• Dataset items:
════

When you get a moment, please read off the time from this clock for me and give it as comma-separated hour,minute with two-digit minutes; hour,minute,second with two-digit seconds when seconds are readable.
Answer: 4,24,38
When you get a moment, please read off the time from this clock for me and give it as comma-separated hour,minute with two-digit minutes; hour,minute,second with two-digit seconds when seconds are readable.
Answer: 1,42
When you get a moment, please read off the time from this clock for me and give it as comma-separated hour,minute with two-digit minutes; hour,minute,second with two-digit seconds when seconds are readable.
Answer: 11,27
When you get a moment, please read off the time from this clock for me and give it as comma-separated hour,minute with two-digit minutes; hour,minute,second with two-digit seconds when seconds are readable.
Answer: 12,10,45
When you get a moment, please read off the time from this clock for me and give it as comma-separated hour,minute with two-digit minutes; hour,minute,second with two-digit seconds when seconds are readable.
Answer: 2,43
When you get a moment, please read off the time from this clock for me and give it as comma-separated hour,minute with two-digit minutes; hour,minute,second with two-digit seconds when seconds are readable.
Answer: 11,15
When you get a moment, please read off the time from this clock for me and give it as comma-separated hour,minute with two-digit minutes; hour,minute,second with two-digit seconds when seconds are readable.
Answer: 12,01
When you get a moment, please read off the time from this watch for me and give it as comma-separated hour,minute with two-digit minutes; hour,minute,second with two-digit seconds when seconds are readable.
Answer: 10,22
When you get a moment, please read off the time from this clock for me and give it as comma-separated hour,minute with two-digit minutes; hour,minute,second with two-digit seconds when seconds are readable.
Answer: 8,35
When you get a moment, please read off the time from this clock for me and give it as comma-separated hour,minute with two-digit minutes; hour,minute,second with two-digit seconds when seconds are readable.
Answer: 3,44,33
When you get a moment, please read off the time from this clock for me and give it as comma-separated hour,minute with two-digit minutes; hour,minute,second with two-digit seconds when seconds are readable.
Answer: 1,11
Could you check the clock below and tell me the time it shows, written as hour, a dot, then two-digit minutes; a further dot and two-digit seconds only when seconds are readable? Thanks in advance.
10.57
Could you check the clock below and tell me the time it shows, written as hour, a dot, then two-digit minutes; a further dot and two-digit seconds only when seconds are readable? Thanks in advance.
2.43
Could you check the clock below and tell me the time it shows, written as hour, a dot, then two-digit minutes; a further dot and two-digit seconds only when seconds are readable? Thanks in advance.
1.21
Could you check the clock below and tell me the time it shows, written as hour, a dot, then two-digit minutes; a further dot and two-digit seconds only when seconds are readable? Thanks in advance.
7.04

════

• What is expected:
Print the data above again line for line, with no changes.

• Written response:
When you get a moment, please read off the time from this clock for me and give it as comma-separated hour,minute with two-digit minutes; hour,minute,second with two-digit seconds when seconds are readable.
Answer: 4,24,38
When you get a moment, please read off the time from this clock for me and give it as comma-separated hour,minute with two-digit minutes; hour,minute,second with two-digit seconds when seconds are readable.
Answer: 1,42
When you get a moment, please read off the time from this clock for me and give it as comma-separated hour,minute with two-digit minutes; hour,minute,second with two-digit seconds when seconds are readable.
Answer: 11,27
When you get a moment, please read off the time from this clock for me and give it as comma-separated hour,minute with two-digit minutes; hour,minute,second with two-digit seconds when seconds are readable.
Answer: 12,10,45
When you get a moment, please read off the time from this clock for me and give it as comma-separated hour,minute with two-digit minutes; hour,minute,second with two-digit seconds when seconds are readable.
Answer: 2,43
When you get a moment, please read off the time from this clock for me and give it as comma-separated hour,minute with two-digit minutes; hour,minute,second with two-digit seconds when seconds are readable.
Answer: 11,15
When you get a moment, please read off the time from this clock for me and give it as comma-separated hour,minute with two-digit minutes; hour,minute,second with two-digit seconds when seconds are readable.
Answer: 12,01
When you get a moment, please read off the time from this watch for me and give it as comma-separated hour,minute with two-digit minutes; hour,minute,second with two-digit seconds when seconds are readable.
Answer: 10,22
When you get a moment, please read off the time from this clock for me and give it as comma-separated hour,minute with two-digit minutes; hour,minute,second with two-digit seconds when seconds are readable.
Answer: 8,35
When you get a moment, please read off the time from this clock for me and give it as comma-separated hour,minute with two-digit minutes; hour,minute,second with two-digit seconds when seconds are readable.
Answer: 3,44,33
When you get a moment, please read off the time from this clock for me and give it as comma-separated hour,minute with two-digit minutes; hour,minute,second with two-digit seconds when seconds are readable.
Answer: 1,11
Could you check the clock below and tell me the time it shows, written as hour, a dot, then two-digit minutes; a further dot and two-digit seconds only when seconds are readable? Thanks in advance.
10.57
Could you check the clock below and tell me the time it shows, written as hour, a dot, then two-digit minutes; a further dot and two-digit seconds only when seconds are readable? Thanks in advance.
2.43
Could you check the clock below and tell me the time it shows, written as hour, a dot, then two-digit minutes; a further dot and two-digit seconds only when seconds are readable? Thanks in advance.
1.21
Could you check the clock below and tell me the time it shows, written as hour, a dot, then two-digit minutes; a further dot and two-digit seconds only when seconds are readable? Thanks in advance.
7.04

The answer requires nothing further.